If it break through the technical resistance level at 16,744, Nikkei 225 has every chance to continue to regain the lost ground towards 17,900, the recent peak in February.
External pressure on Tokyo is subsiding as the US market appears to have settled down during the recent weeks. Macro economic environment in the US remains healthy and there is little chance that the recovery will stall anytime soon. The Fed is likely to wait for more evidence.
The risk remains in the direction of the currency. It is harder to justify intervening, even if it is merely verbal, if the authorities in Japan follow the spirits of G20 statements. Cheap Yen has already drawn criticisms by several US presidential candidates. Trade surplus is on the rise. It is hard to find reasons why Yen should not spike further from this level towards 110, or even 100. Yen remains 10 ~ 15% undervalued.
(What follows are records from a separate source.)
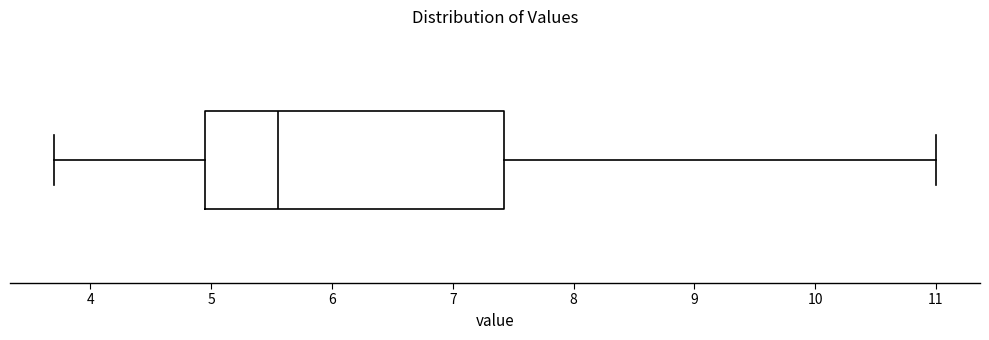

Transcribe this box plot: give where the median line is, the range the box spans, and where the two whiskers end, as read against the x-axis. The values are not printed on the chart, so give them approximately, as read against the axis.

median 5.6, box 5.0 to 7.4, whiskers 3.7 to 11.0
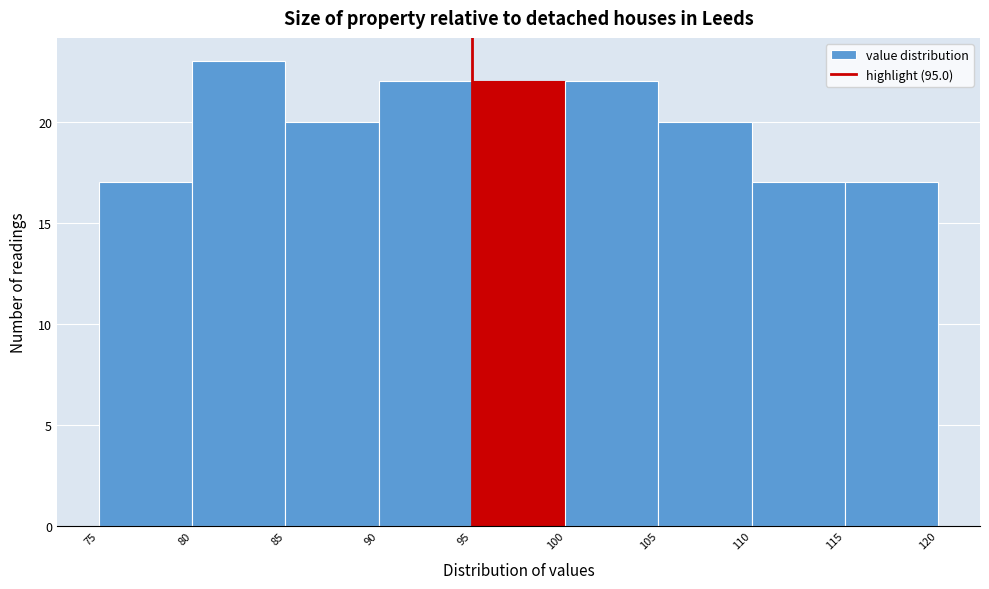

Reading left to right, list every bar in this chart as the range it spans on the x-axis followed by its height. The values are not printed on the chart, so give them approximately, as read against the axis.

75 to 80: 17
80 to 85: 23
85 to 90: 20
90 to 95: 22
95 to 100: 22
100 to 105: 22
105 to 110: 20
110 to 115: 17
115 to 120: 17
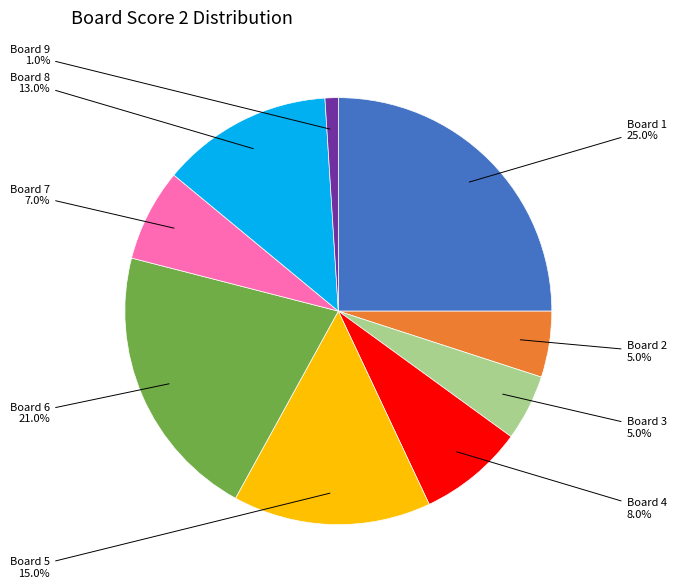

How much of the chart is everything except Board 6?

79.0%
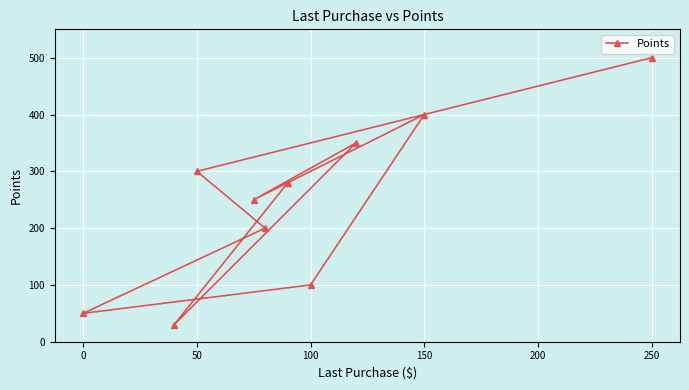

True or false: there are more than 1 points higher than both neighbors.

True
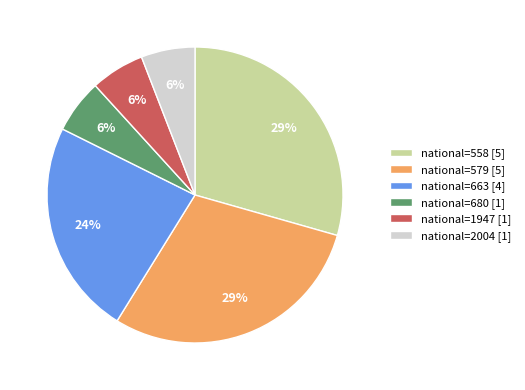

How many slices are in this pie chart?

6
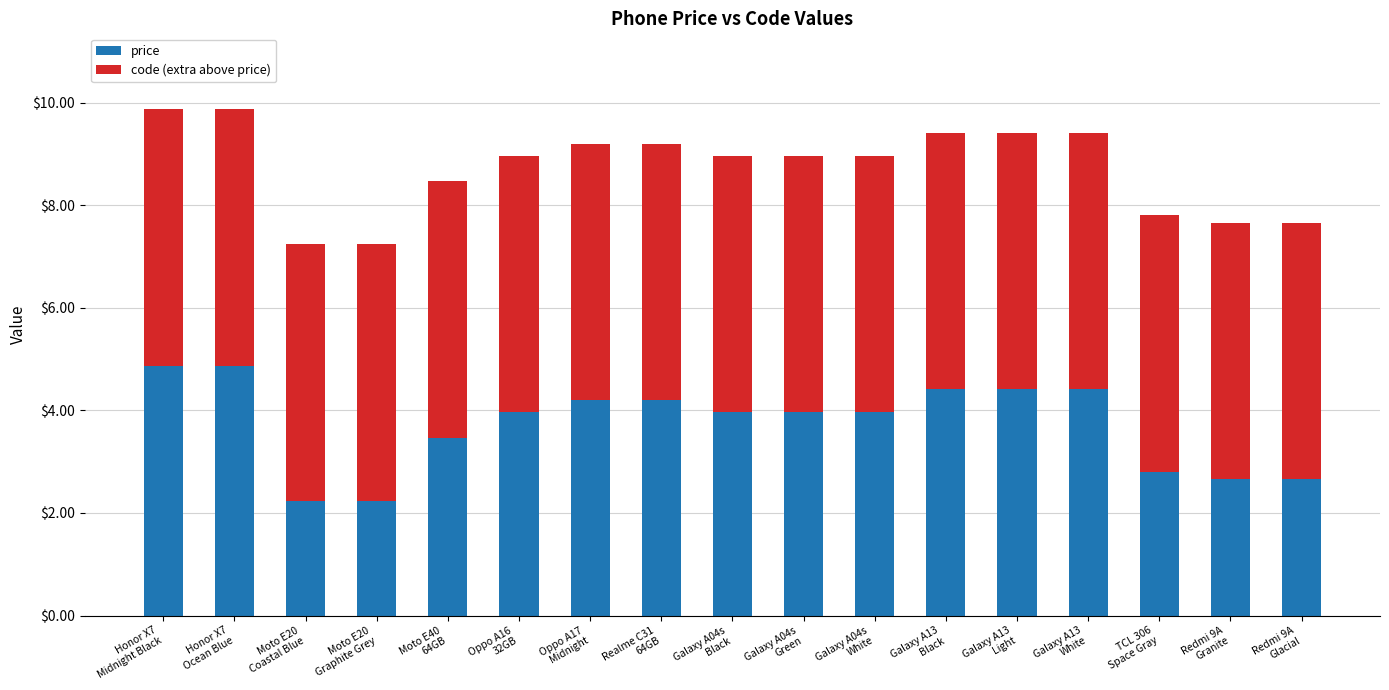

Are the bars horizontal?

No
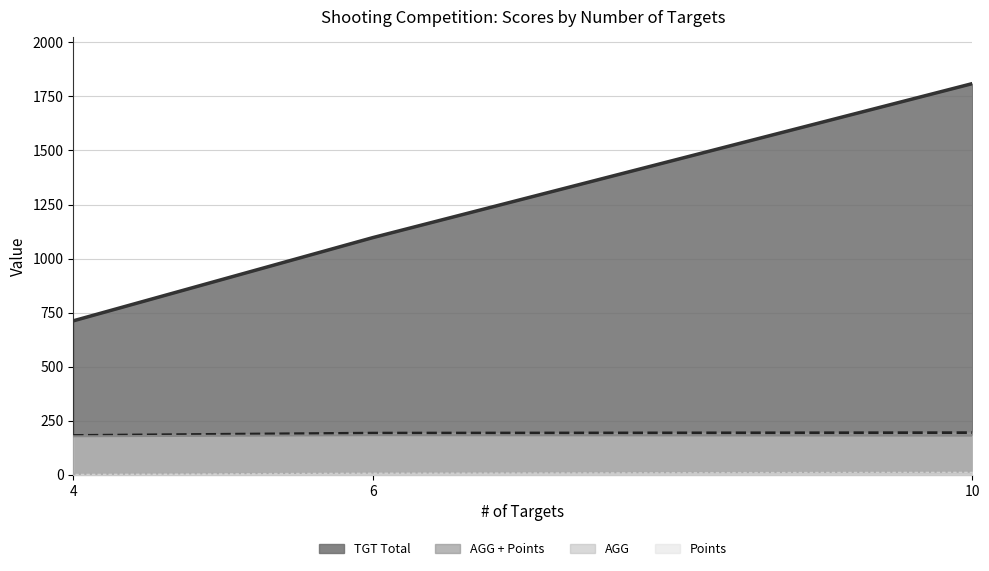

Reading right to left, list all the values displayed in this chart.

TGT Total: 10=1809.0	6=1097.0	4=712.0
AGG: 10=180.9	6=182.8	4=178.0
Points: 10=14.0	6=10.0	4=4.0
AGG + Points: 10=194.9	6=192.8	4=182.0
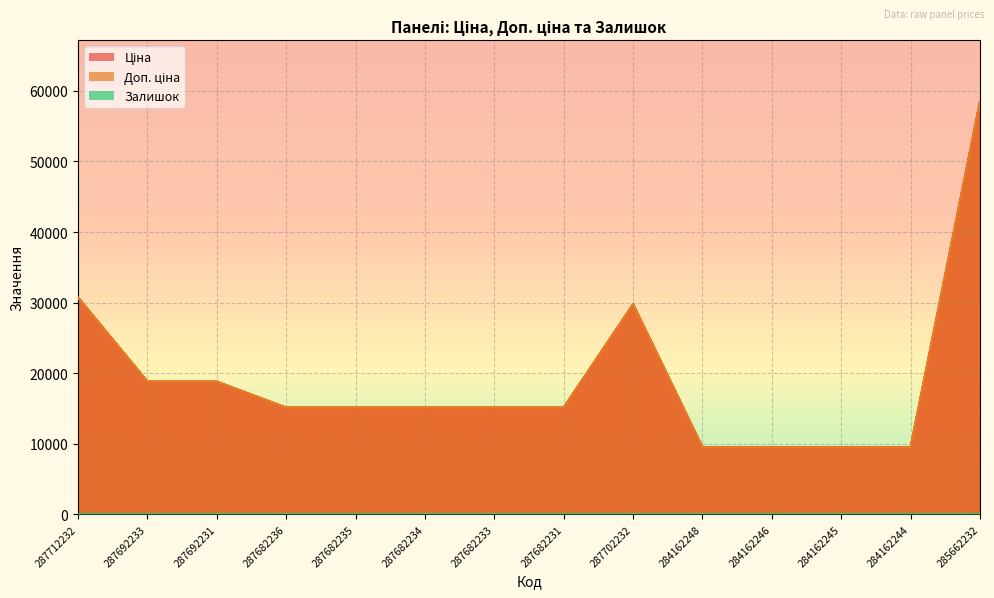

How many positive values does the Залишок series have?

3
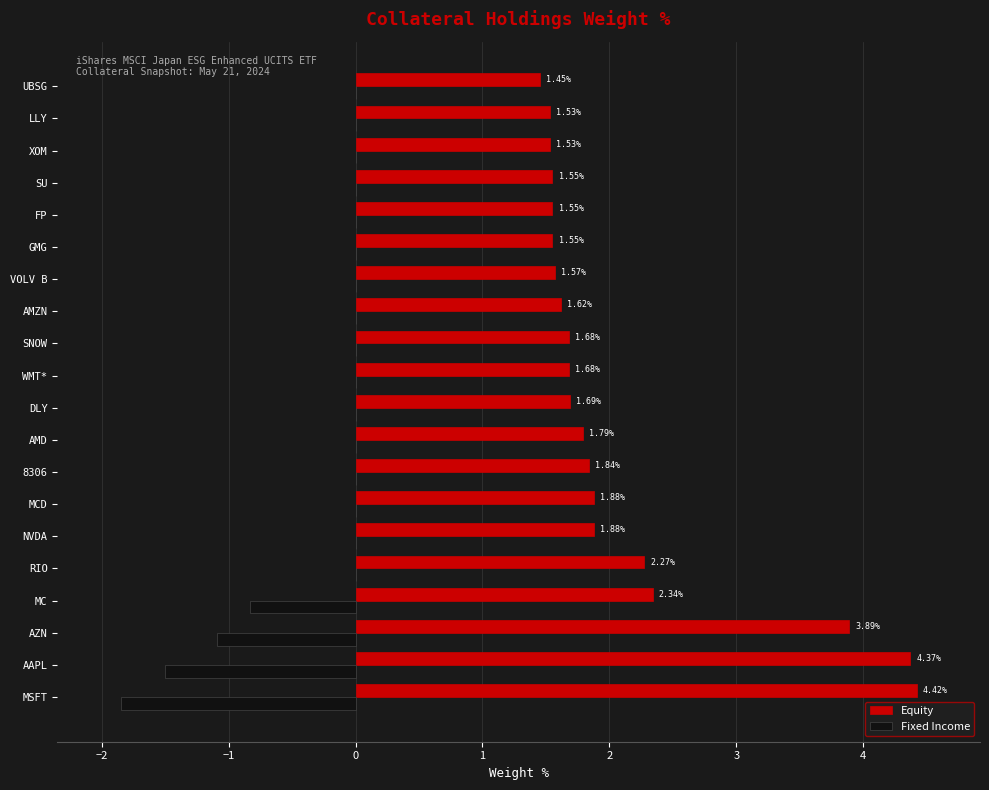

At which category does the chart reach its peak across all series?

MSFT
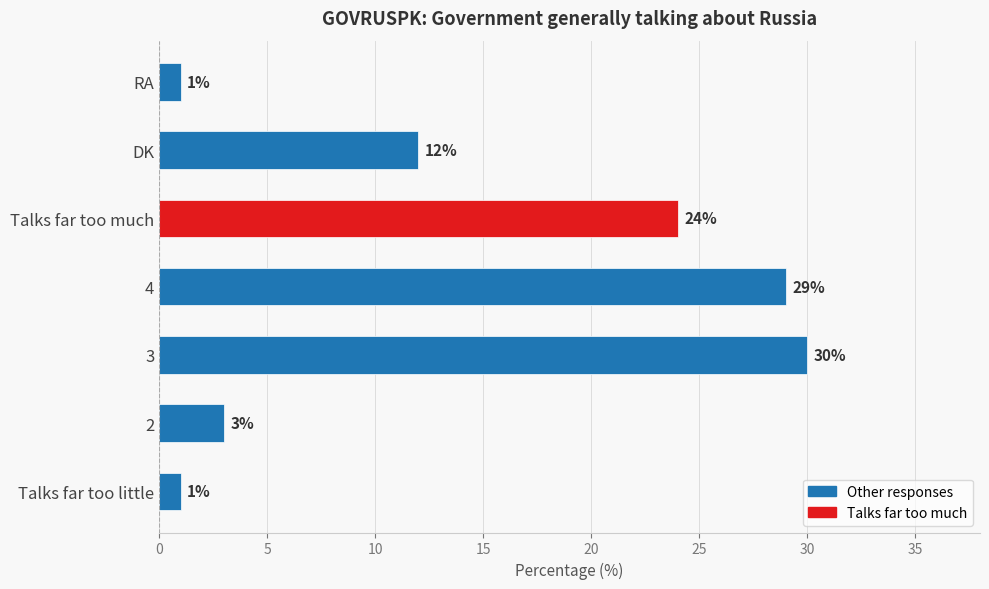

Approximately how many times larger is the value at 4 compared to Talks far too much?

1.2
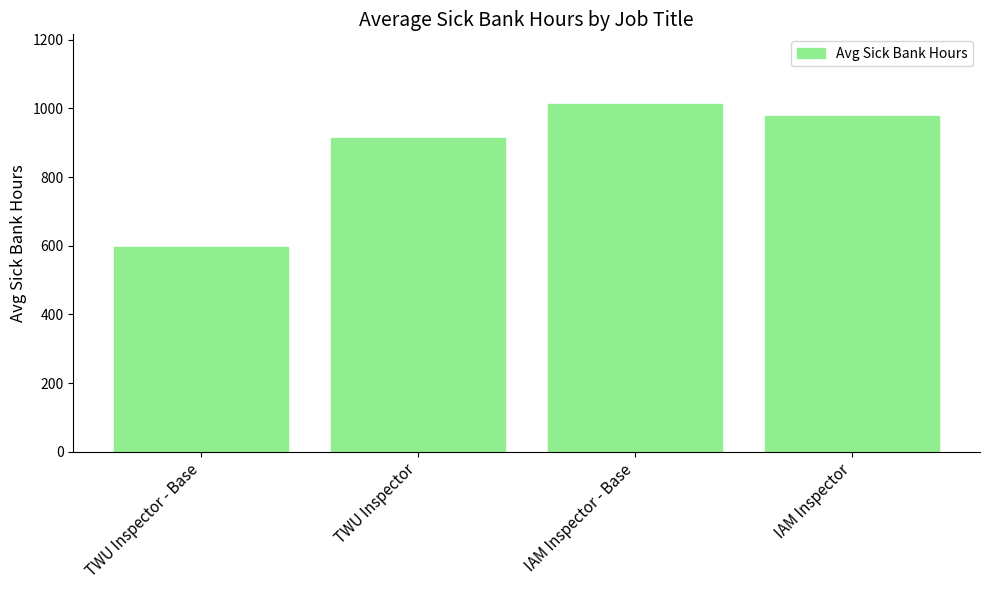

Rank the categories by value from highest to lowest.

IAM Inspector - Base, IAM Inspector, TWU Inspector, TWU Inspector - Base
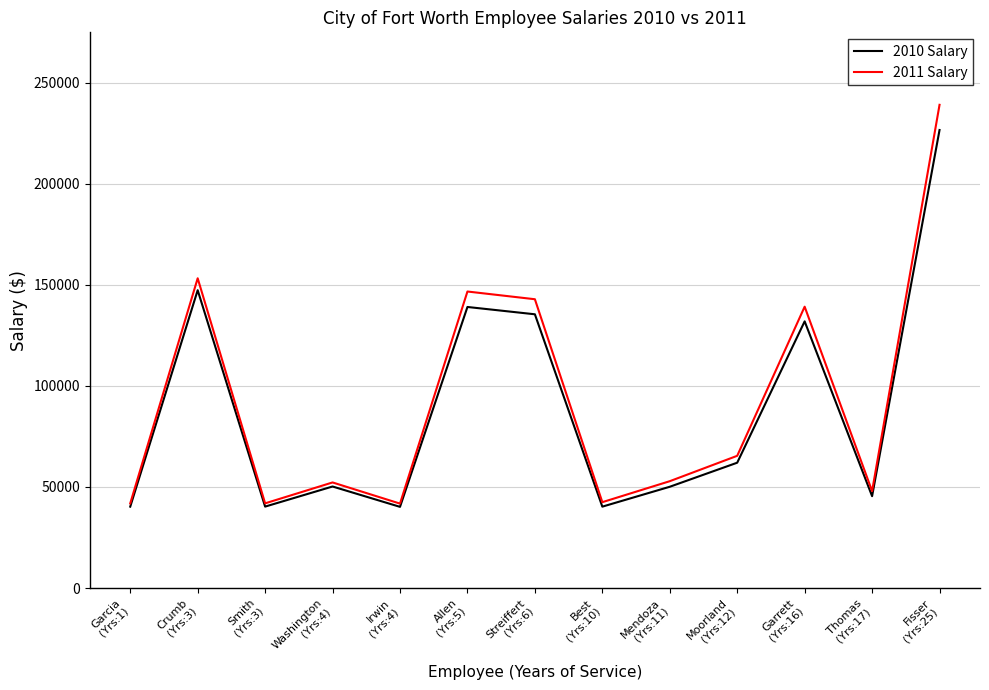

Which series has the widest spread of values?

2011 Salary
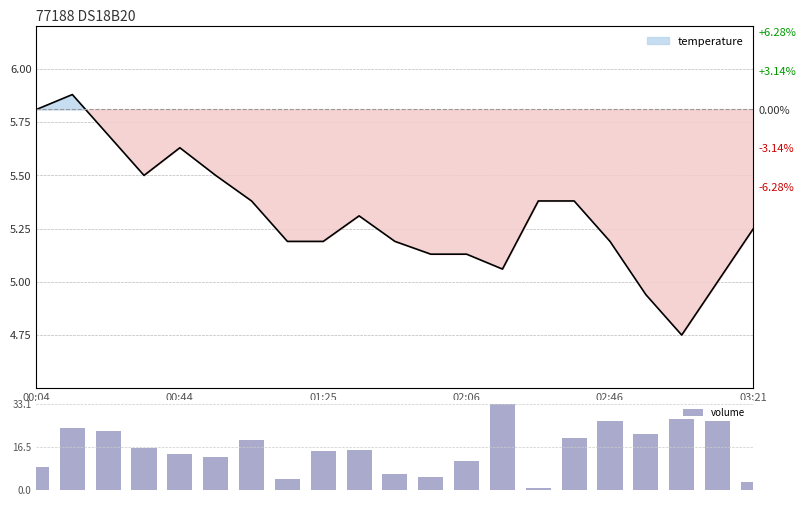

What is the minimum value for volume?

0.9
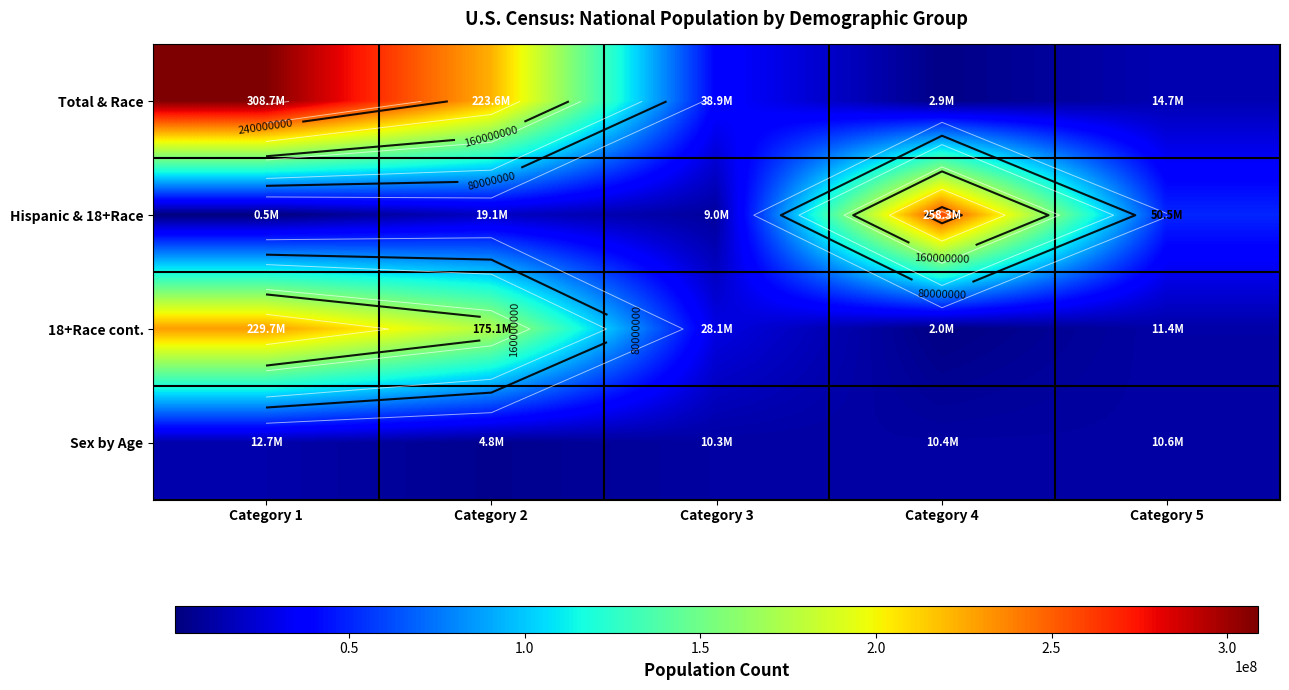

What is the difference between the second highest and second lowest values in the Sex by Age series?

260435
Macro economic environment in Japan is dull and there is no sign of a change. The government might try to support the economy through fiscal packages or by delaying consumption tax-hike. There are clear incentives ahead of autumn election. But they are unlikely to boost the economy significantly without currency depreciation. Japan cannot export its way out anymore. Earnings growth will come to a halt.
It appears corporate earnings already peaked in previous quarter. Falling profits provide little valuation support at this level. In a few months time profit forecasts for fiscal year 2017 will start to come in and potentially further depress market sentiment.
Overall this market can enjoy a sweet spot for the time being through March but beyond that risks are clearly on the downside. Target for Nikkei 13,000 before summer.